La pesadilla de Venezuela

Julio César Londoño
07 de mayo de 2017 - 04:06 a. m.

La situación institucional y económica de Venezuela y la brutalidad de la represión de las manifestaciones populares están alcanzando cotas obscenas. Sí, todos los países de la región han sufrido crisis económicas e institucionales severas, pero el caso de Venezuela es muy agudo.

Salvador, Honduras y Haití soportan depresiones económicas crónicas, pero ninguno de ellos tiene la milésima parte de la riqueza venezolana, con todo y la caída del precio del petróleo. Muchos países latinoamericanos han sufrido casos de represión más graves, medidos en número de muertos y desaparecidos, pero los operativos se hacían de manera clandestina. Con cierto pudor. Así operó la bota militar en Chile y Argentina en los años 70, y los agentes estatales colombianos que perpetraron los genocidios de la UP y los falsos positivos.

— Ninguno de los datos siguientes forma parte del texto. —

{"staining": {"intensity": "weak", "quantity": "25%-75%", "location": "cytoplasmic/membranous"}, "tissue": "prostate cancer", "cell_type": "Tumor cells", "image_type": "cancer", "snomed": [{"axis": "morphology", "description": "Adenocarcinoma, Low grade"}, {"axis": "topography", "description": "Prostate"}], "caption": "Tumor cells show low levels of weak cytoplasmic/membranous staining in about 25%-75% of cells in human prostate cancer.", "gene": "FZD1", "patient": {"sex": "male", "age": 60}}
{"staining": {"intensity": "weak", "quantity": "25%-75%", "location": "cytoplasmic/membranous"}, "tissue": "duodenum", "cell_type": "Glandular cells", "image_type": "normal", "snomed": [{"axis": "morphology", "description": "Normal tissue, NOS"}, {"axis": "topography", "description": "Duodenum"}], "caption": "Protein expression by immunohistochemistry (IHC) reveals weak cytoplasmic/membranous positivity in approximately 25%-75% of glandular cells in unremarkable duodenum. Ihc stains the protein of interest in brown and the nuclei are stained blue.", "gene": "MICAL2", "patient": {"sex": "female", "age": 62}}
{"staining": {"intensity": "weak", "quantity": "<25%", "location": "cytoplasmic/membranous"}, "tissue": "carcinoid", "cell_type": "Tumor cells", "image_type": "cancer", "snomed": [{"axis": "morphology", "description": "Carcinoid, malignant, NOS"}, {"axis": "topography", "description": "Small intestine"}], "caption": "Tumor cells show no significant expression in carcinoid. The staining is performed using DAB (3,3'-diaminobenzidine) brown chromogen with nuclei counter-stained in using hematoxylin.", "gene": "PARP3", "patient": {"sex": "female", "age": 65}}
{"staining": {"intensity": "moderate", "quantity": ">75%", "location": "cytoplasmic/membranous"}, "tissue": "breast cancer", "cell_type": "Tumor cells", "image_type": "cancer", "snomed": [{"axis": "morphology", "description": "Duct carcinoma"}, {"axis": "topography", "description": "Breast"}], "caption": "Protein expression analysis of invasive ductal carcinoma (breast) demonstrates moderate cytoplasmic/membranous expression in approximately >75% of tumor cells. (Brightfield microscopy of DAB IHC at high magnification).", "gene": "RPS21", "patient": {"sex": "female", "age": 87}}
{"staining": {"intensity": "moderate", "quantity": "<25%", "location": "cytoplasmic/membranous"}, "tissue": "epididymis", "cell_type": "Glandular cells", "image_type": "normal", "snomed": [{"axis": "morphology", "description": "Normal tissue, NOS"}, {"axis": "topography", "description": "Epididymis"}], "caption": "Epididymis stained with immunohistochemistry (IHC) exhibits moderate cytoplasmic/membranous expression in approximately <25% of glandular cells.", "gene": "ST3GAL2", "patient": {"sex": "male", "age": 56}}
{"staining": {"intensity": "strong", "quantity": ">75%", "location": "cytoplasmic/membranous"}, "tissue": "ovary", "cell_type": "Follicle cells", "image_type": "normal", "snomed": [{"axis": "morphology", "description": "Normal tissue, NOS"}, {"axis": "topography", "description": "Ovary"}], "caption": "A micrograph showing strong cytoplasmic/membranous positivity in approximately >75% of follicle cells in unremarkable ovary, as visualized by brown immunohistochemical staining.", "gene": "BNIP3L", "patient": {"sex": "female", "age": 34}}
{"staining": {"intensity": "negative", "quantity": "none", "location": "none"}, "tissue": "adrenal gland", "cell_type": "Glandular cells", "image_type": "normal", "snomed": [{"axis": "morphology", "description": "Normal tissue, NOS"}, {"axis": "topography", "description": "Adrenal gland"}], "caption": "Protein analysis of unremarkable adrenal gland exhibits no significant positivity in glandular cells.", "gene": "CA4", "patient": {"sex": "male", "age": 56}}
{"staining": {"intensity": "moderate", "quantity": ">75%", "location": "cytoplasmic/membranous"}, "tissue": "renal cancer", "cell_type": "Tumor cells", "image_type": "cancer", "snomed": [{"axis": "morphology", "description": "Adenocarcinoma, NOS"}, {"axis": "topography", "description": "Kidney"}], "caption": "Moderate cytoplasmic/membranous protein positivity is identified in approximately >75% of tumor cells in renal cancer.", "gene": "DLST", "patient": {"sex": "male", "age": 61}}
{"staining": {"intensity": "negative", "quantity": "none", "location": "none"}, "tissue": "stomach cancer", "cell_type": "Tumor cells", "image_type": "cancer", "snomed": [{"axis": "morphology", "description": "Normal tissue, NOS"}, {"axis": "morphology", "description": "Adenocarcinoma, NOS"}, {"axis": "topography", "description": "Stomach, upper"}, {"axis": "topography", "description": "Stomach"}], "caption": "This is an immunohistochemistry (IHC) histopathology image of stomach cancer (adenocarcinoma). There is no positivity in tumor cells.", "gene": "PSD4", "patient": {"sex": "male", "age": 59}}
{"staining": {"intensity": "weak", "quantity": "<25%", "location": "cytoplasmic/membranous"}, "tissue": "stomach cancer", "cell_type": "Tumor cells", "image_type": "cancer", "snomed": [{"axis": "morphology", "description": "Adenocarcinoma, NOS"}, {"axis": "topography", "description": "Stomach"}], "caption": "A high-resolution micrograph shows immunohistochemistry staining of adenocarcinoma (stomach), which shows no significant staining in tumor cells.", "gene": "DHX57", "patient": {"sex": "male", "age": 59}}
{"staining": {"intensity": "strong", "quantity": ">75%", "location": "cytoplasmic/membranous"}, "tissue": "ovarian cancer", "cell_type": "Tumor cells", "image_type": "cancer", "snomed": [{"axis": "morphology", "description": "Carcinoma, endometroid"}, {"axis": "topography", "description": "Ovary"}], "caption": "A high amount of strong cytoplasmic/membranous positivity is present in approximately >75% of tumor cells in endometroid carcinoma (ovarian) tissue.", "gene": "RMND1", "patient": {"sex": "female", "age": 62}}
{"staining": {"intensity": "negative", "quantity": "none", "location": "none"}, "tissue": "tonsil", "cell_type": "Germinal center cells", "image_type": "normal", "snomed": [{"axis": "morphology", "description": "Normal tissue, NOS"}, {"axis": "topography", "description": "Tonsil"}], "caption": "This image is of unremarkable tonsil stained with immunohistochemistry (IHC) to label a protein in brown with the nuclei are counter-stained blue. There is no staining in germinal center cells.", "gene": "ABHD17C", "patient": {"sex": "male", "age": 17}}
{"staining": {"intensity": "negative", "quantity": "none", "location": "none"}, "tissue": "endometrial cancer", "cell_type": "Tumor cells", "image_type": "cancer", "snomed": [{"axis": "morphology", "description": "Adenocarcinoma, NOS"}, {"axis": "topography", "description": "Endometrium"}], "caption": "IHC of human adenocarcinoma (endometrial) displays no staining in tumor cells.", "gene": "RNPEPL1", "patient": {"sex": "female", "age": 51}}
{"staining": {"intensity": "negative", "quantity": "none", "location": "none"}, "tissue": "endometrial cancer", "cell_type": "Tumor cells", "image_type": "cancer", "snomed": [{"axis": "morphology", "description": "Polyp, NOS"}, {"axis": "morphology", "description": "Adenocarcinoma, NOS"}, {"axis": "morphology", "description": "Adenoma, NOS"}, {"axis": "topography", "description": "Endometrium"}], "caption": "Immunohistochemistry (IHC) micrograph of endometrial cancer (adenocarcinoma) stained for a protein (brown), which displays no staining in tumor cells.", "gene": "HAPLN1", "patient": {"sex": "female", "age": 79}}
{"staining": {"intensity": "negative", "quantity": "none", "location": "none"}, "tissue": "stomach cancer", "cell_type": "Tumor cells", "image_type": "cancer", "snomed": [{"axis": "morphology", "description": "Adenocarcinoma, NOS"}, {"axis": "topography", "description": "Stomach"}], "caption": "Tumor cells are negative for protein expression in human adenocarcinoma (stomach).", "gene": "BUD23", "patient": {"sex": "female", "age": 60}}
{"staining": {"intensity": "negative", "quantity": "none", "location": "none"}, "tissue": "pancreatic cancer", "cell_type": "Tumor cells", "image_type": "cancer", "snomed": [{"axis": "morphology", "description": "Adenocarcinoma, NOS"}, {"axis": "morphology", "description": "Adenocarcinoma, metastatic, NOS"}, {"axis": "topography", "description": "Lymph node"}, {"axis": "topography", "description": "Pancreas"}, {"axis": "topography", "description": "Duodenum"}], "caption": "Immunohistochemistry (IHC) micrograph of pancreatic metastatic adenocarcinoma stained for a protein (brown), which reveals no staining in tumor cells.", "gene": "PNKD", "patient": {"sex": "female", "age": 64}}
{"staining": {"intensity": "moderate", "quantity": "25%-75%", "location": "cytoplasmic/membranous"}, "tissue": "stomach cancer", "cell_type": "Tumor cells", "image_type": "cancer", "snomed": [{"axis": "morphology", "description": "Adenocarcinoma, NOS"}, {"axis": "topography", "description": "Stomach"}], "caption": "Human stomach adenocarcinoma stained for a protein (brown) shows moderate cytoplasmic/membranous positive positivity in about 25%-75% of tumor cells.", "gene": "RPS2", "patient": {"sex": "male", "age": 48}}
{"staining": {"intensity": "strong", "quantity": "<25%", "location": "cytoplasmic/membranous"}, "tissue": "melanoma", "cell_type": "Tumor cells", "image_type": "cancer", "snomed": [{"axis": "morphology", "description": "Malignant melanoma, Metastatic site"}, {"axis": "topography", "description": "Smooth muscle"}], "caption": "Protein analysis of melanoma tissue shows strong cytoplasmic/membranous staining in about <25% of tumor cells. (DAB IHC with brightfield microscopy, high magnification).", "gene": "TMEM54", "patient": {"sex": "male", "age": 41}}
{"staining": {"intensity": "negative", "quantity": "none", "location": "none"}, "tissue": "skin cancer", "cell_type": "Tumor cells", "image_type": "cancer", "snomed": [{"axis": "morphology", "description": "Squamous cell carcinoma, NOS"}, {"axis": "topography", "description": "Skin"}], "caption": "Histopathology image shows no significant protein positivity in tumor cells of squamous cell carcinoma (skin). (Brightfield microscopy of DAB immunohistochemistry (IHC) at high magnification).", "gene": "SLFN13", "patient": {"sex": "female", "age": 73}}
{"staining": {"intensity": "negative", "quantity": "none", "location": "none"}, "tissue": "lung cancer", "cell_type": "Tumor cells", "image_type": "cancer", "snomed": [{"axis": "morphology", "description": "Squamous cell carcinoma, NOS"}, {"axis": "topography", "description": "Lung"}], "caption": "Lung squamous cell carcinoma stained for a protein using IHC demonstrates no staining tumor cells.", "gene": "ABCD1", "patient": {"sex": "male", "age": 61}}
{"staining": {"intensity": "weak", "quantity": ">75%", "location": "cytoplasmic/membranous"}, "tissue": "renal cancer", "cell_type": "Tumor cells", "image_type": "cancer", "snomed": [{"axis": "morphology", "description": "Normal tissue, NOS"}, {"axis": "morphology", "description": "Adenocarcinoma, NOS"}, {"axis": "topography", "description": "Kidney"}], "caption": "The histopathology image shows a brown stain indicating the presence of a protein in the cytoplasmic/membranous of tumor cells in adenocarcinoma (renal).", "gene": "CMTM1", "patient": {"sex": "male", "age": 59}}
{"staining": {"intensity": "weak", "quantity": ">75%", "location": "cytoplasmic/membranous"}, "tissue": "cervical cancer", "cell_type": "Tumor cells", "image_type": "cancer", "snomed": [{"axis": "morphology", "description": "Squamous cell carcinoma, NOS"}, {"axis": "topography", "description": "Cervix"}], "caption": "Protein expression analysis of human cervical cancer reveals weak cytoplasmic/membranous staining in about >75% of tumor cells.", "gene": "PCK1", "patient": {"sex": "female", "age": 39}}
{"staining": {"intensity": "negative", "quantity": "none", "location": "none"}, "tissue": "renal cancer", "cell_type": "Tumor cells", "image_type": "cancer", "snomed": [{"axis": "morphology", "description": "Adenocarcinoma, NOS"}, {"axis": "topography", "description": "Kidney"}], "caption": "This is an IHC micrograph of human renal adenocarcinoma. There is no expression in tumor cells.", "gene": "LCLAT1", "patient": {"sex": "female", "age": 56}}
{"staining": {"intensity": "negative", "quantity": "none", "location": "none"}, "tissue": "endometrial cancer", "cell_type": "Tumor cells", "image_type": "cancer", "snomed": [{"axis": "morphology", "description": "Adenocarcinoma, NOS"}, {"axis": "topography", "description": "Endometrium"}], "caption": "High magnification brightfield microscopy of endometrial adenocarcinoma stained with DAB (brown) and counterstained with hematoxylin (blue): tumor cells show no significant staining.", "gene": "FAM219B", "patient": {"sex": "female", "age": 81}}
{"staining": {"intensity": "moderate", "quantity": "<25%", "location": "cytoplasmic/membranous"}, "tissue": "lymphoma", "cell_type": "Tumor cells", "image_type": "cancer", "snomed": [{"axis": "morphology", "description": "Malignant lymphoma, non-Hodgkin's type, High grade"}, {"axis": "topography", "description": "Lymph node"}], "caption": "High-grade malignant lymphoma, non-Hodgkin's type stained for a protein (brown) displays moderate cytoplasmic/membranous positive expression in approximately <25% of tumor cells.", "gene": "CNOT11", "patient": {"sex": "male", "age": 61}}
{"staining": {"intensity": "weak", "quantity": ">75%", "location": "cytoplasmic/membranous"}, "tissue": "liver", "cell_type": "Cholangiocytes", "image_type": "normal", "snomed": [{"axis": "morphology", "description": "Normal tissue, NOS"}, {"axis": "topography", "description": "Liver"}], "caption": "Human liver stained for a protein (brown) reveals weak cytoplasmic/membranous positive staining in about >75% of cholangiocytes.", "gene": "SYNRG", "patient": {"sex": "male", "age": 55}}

En Venezuela, la represión es impúdica y salvaje. Sus problemas, de vieja data.

El problema del desabastecimiento empezó en 2008, con la privatización de distribuidoras y productoras de alimentos, el contrabando de productos de primera necesidad, especialmente hacia Colombia, y el boicot del gran capital venezolano e internacional.

La debacle institucional también es vieja. Como a todo caudillo que se respete, a Chávez le incomodaba la democracia. Entonces se arrogó poderes omnímodos mediante “leyes habilitantes”, y el Psuv persiguió a los opositores, amordazó a la prensa y capturó la Asamblea, las altas cortes y los organismos de control.

Con Maduro, todos estos vicios y problemas se agudizaron. La crisis dio un giro el 31 de marzo con el golpe de Estado (fallido) del Tribunal Supremo de Justicia contra la Asamblea Nacional (dominada por la oposición). Desde entonces, en tan solo 35 días de manifestaciones, la represión ha alcanzado niveles espeluznantes. La Guardia Nacional incendia casas y apartamentos e impide la acción de los bomberos; los “motorizados” (colectivos chavistas paramilitares que se desplazan en motos de alto cilindraje) agreden a los médicos de los cuerpos de socorro y asaltan los parqueaderos de las unidades residenciales y desvalijan los carros; en Youtube está el video de un “rinoceronte blanco” (tanquetas de la Guardia Nacional) que atropella a toda velocidad a un grupo de manifestantes.

La situación es horrible y no hay solución a la vista. La cínica propuesta de Maduro, una Asamblea Constituyente de 500 miembros, con 250 escaños preasegurados para el régimen, enardeció los ánimos de la oposición.

Para la cúpula militar, los dueños del poder, entregar la cabeza de Maduro y convocar a elecciones es un suicidio. La oposición barrería y los altos funcionarios del régimen enfrentarían juicios por un concierto de delitos gordos y muy surtidos. Los generales perderían el control de negocios suculentos: industrias mineras, petroquímicas, petroleras y gasíferas, y las megaempresas creadas por decreto presidencial “para el desarrollo económico de la Fuerza Armada”, un imperio que comprende bancos, transportes, comunicaciones, constructoras, consorcios agropecuarios y suministro de pertrechos (“Militares, el poder detrás de Maduro”, El Espectador, abril 23/17).

El pueblo venezolano tampoco da muestras de ceder. Son muchos años de humillaciones, de privaciones, de cambiar con el vecino una pastilla de analgésico por tres de chocolate, de filas eternas para comprar pequeñas cantidades de alimentos.

Un régimen así no es sostenible. Tiene que caer, sí, pero cuándo. Antes, pueden pasar meses... Mientras tanto, ¿cuántas vidas se llevarán por delante los “rinocerontes” de la Guardia Nacional y los paracos de las motos?